Correspondence to Michael R. Rosen, MD, Center for Molecular Therapeutics, College of Physicians and Surgeons of Columbia University, 630 W 168 St, PH7West-321, New York, NY 10032. E-mail mrr1{at}columbia.edu

Received February 6, 2006; revision received June 5, 2006; accepted June 9, 2006.

Background— Biological pacemakers (BPM) implanted in canine left bundle branch function competitively with electronic pacemakers (EPM). We hypothesized that BPM engineered with the use of mE324A mutant murine HCN2 (mHCN2) genes would improve function over mHCN2 and that BPM/EPM tandems confer advantage over either approach alone.
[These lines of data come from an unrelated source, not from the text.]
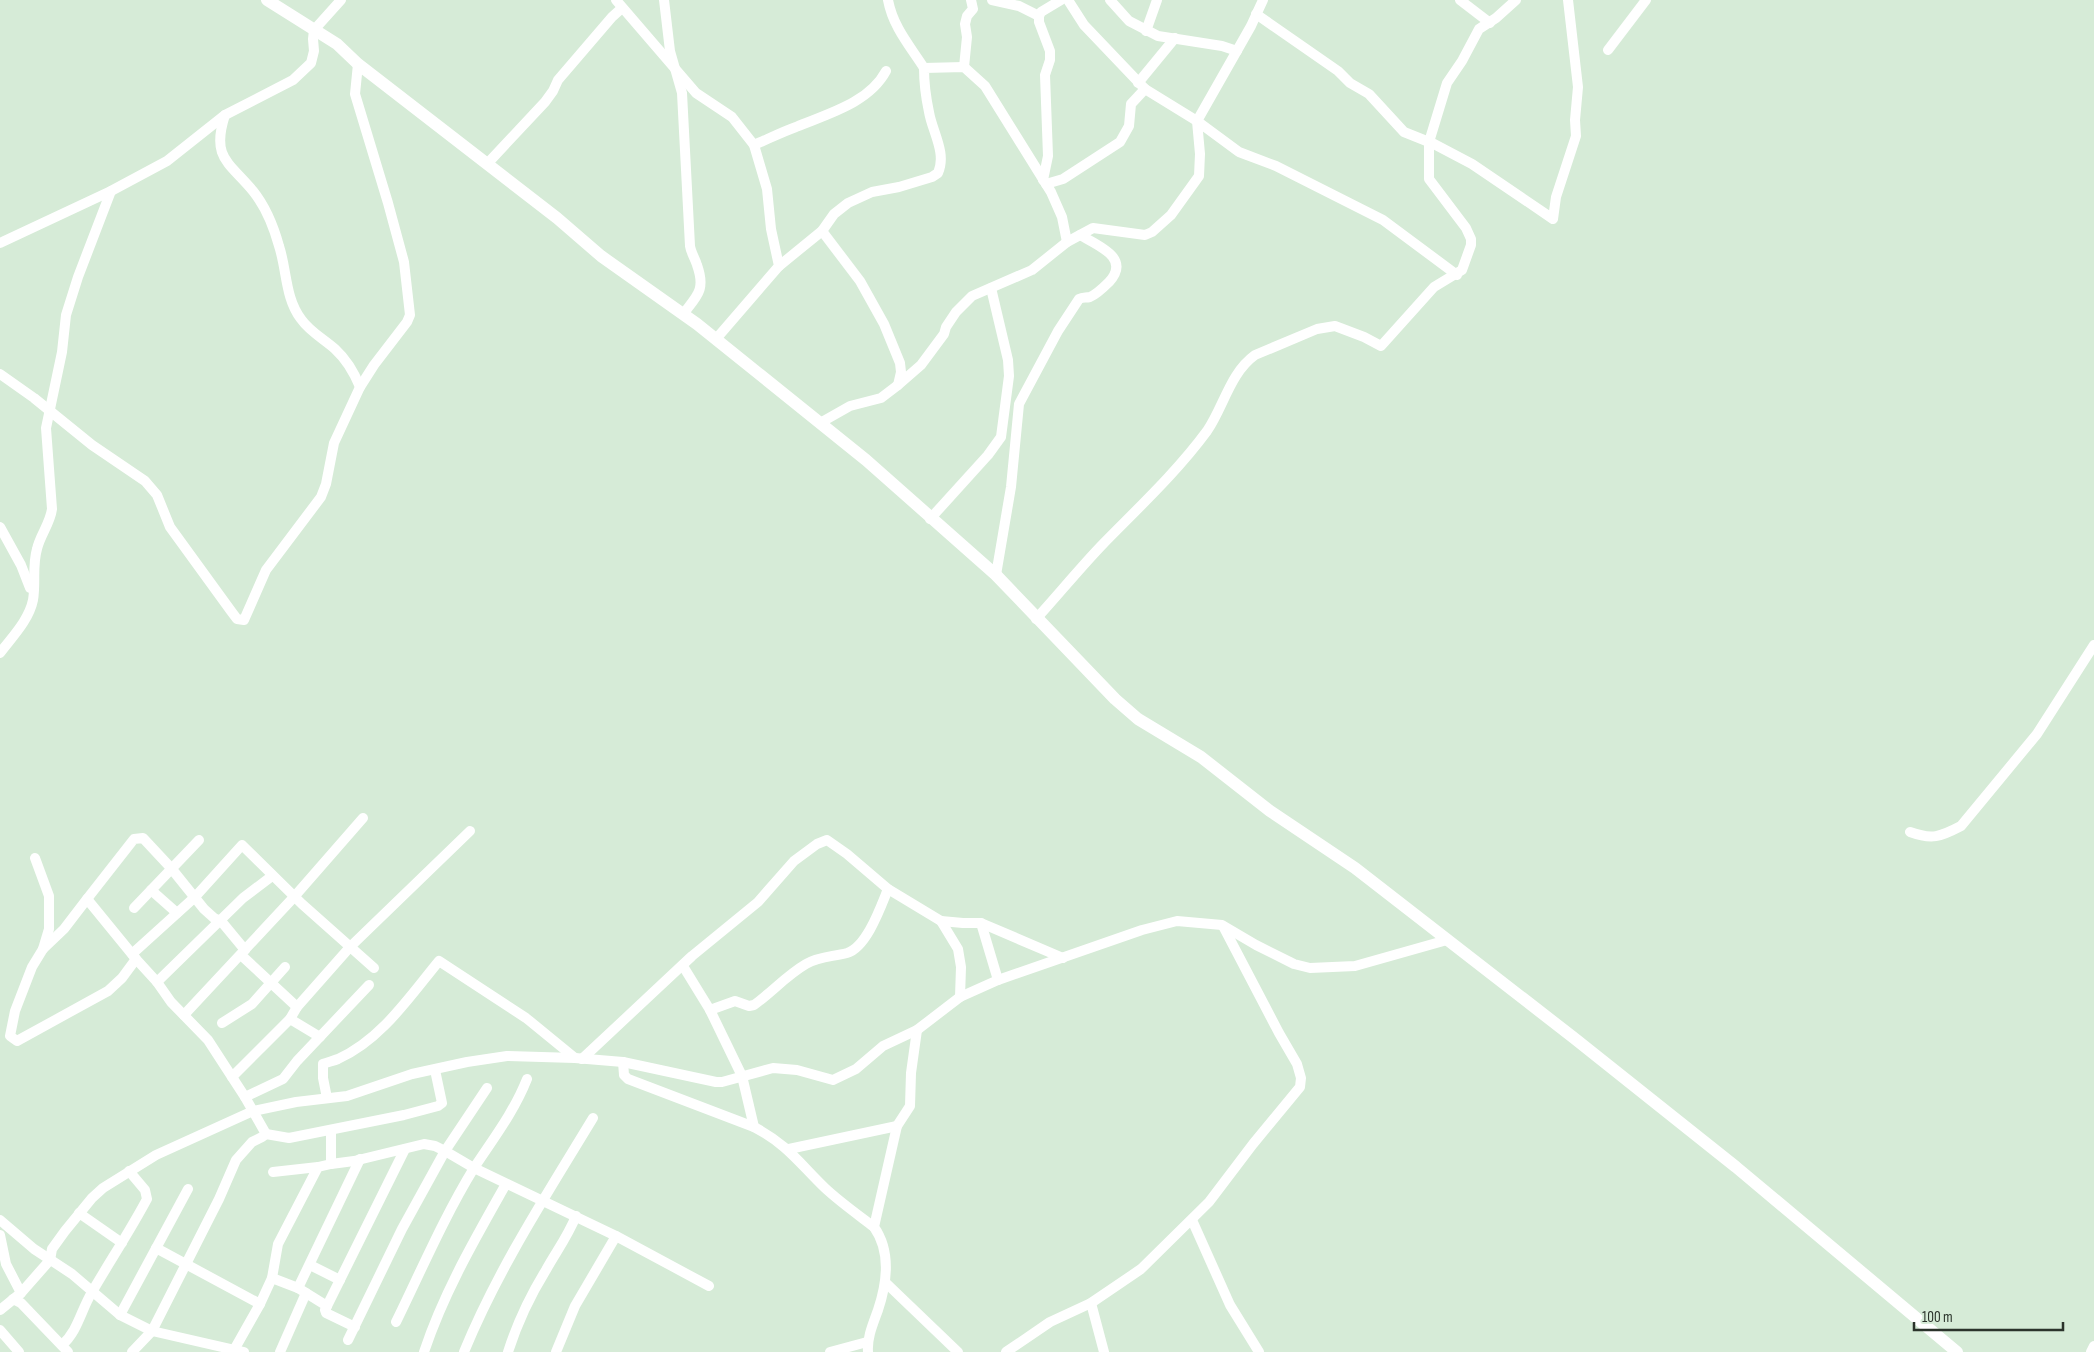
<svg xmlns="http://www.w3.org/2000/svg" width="2094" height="1352" font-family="'Sofia Sans Condensed',sans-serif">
<rect width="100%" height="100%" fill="#d6ebd7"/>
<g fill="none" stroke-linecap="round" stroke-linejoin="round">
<!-- minor -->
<g stroke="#fff" stroke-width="10">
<polyline points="616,0 696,93 732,117 754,145 767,189 771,229 779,266 716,339"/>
<path d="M664,0L670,51L682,93L690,246C691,253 695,258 697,265C706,290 697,296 683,314"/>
<path d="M888,0C893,27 910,46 924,68"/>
<polyline points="992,0 1019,6 1039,16"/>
<polyline points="1068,0 1084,25 1145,89 1197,121 1239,152 1276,166 1383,220 1457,275"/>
<polyline points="1110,0 1129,21 1158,36 1222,46 1237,51"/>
<polyline points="1460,0 1490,23"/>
<polyline points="1256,14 1338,71 1350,83 1369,94 1404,132 1434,144 1472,164 1553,219 1556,197 1576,136 1575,120 1578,87 1568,0"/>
<polyline points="1146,31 1157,0"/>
<polyline points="1608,50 1646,0"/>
<polyline points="964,67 967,37 965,24 967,16 973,9 971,0"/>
<polyline points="1138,83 1175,38"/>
<path d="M225,115C211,158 229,162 253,191C265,206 274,228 279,246C287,270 285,298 301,319C310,332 324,339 335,349C347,360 354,372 360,387"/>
<path d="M754,145C768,139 782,132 796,127C827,114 869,103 886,71"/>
<polyline points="487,164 545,102 553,91 558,80 612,17 622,8"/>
<polyline points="1043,180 1048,156 1045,75 1050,60 1050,51 1039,22 1039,16 1041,12 1061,0"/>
<polyline points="1046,184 1063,179 1120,142 1129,126 1131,104 1145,89"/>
<polyline points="822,231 860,281 884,324 900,363 901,372 898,385"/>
<polyline points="0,243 111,191 167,161 225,115 293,80 311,63 314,51 313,39 314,30 341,0"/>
<path d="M779,266L822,231L834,214L848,203L872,192L899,187L932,177L938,173C947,153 932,131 929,112C926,98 924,82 924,68L964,67L985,86L1051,192L1062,217L1067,242"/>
<polyline points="0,374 34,398 92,445 145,481 157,495 170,527 231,611 237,619 244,620 266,570 321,497 326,484 334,443 360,387 374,365 407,322 410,315 404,262 388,203 355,94 358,64"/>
<polyline points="820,423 850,406 881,398 898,385 921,365 944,334 946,327 956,312 972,296 1032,270 1067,242 1093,228 1145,235 1152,232 1171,215 1199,176 1200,154 1197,121 1251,26 1263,0"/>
<polyline points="930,519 988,455 1001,437 1009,376 1008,360 991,288"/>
<polyline points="0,527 21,565 30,588"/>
<path d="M996,575L1011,487L1019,404L1058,331L1079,299C1083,297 1085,298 1090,297C1097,294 1104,287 1109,282C1131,258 1099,246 1080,235"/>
<path d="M1036,619C1058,595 1079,569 1102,545C1138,508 1176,473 1207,431C1224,406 1230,373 1255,355L1317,329L1335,326L1364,337L1381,346L1434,287L1462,270L1471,245V239L1466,228L1429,179V142L1447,83L1462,61L1479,29L1496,18L1516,0"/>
<path d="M0,653C12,637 29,620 33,600C36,583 32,566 37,549C40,535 50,524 52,509L46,428L62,352L66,315L78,277L111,191"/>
<path d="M1910,832C1932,840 1940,837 1961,826L2037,734L2094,645"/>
<polyline points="35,858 49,896 49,929 43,949 32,967 15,1011 10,1036 17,1041 108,991 122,978 136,959"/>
<polyline points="151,890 177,913"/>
<polyline points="87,899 134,839 143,838 171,868 204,909 214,918 221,921 245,950"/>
<polyline points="134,908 199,840"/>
<polyline points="941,921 963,923 981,923 1063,958"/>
<polyline points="981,923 998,980"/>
<polyline points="43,949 64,929 87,899 136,959 157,982 171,1002 208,1040 245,1097 266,1134 262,1137 252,1142 236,1160 219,1199 152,1331 132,1352"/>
<polyline points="132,954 195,897 242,845 302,904 374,968"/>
<polyline points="241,955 297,1007"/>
<polyline points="683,966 710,1010 742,1076 754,1127"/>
<polyline points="157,982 243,898 272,876"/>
<path d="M710,1010L735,1001L749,1006L754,1005C772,992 787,975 806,964C820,956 832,957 847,953C867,947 881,906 888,889"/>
<polyline points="184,1015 294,897 363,818"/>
<polyline points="290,1019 320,1037"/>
<polyline points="222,1023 252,1004 285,967"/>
<polyline points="582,1059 692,956 758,902 794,861 817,844 827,840 847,854 888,889 941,921 958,949 961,967 960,997"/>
<path d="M623,1062L624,1075L628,1079L754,1127C788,1145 799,1163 825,1188C840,1202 857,1214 874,1227"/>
<polyline points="232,1077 290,1019 297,1007 350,947 470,831"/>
<polyline points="245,1097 283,1079 297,1061 369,985"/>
<path d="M327,1098L323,1078V1064C328,1062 333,1061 338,1059C381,1040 410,996 439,961L526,1018L575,1058"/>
<polyline points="266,1134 289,1138 404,1115 438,1106 442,1103 435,1070"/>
<polyline points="789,1149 897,1126"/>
<polyline points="331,1164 354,1161 424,1144 435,1146 445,1151 474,1168 616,1236 709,1286"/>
<polyline points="273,1172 318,1167"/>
<polyline points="79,1213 122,1243"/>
<polyline points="0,1220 34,1249 72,1274 120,1315 152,1331 244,1352"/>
<polyline points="1192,1220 1230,1305 1259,1352"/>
<polyline points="0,1235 6,1264 21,1293"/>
<polyline points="156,1248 260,1304"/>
<polyline points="310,1265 340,1280"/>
<polyline points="272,1278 298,1288 327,1306"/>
<polyline points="886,1283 958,1352"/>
<polyline points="298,1288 360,1159"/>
<polyline points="13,1299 21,1303 68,1352"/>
<polyline points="1091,1303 1104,1352"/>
<polyline points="0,1310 21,1293 50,1260 52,1249 65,1231 92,1198 103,1188 156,1155 253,1111 296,1102 347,1096 412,1074 467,1062 507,1056 575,1058 623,1062 716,1082 722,1082 773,1068 797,1070 833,1080 856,1069 883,1046 917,1030 960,997 998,980 1142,930 1177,921 1222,925 1256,945 1294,964 1310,968 1355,966 1447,940"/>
<polyline points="120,1315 188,1189"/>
<path d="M396,1322C421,1271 444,1217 474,1168C493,1139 514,1112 527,1079"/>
<polyline points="355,1327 326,1313 325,1310 405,1149"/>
<polyline points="0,1330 19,1352"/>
<polyline points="348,1340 402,1229 445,1151 487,1088"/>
<path d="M62,1345C78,1331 81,1310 92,1292C110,1261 130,1231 147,1199L145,1190L129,1171"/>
<polyline points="236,1352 234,1350 260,1304 272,1278 278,1244 318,1167 331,1164 331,1131"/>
<polyline points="280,1352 306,1293"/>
<path d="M424,1352C444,1292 475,1239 506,1184"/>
<path d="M464,1352C498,1269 547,1194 593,1118"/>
<path d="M508,1352C517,1324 530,1296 546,1270C556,1252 568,1236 576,1216"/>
<polyline points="556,1352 575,1306 616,1236"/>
<polyline points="830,1352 867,1342"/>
<path d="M868,1352C867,1337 873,1324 878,1310C887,1283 891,1251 874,1227L897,1126L910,1106L911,1073L917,1030"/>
<polyline points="1006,1352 1050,1322 1091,1303 1141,1269 1209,1202 1253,1144 1300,1087 1301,1078 1297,1064 1279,1033 1223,926"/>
<polyline points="2091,1352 2094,1346"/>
</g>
<!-- tertiary -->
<polyline stroke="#fff" stroke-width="12" points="267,0 337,44 358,64 557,218 601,256 697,324 866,460 996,575 1115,699 1138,719 1201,757 1270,811 1355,868 1574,1038 1736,1167 1957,1352"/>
</g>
<!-- scale -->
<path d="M1914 1322v8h149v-8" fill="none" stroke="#2b332b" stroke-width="2.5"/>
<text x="1922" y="1322" font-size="15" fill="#2b332b" stroke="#d6ebd7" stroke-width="4" paint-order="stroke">100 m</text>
</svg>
Methods and Results— In cultured neonatal rat myocytes, activation midpoint was –46.9 mV in mE324A versus –66.1 mV in mHCN2 (P<0.05). mE324A manifested a positive shift of voltage dependence of gating kinetics of activation and deactivation compared with mHCN2 (P<0.05) in myocytes as well as Xenopus oocytes. In intact dogs in complete atrioventricular block, saline (control), mHCN2, or mE324A virus was injected into left bundle branch, and EPM were implanted (VVI 45 bpm). Twenty-four–hour ECGs were monitored for 14 days. With EPM discontinued, there was no difference in duration of overdrive suppression among groups. However, basal heart rates in controls were less than those in mHCN2, which did not differ from those in E324A (45 versus 57 versus 53 bpm; P<0.05). When spontaneous rate fell below 45 bpm, EPM intervened at that rate, triggering 83% of beats in control, contrasting (P<0.05) with 26% (mHCN2) and 36% (mE324A). On day 14, epinephrine (1 µg/kg per minute IV) induced a 50% heart rate increase in all mE324A, one third of mHCN2, and one fifth of control (P<0.05 mE324A versus control or mHCN2).

Conclusions— mE324A induces faster, more positive pacemaker current activation than mHCN2 and stable, catecholamine-sensitive rhythms in situ that compete with EPM comparably but more catecholamine responsively than mHCN2. BPM/EPM tandems function reliably, reduce the number of EPM beats, and confer sympathetic responsiveness to the tandem.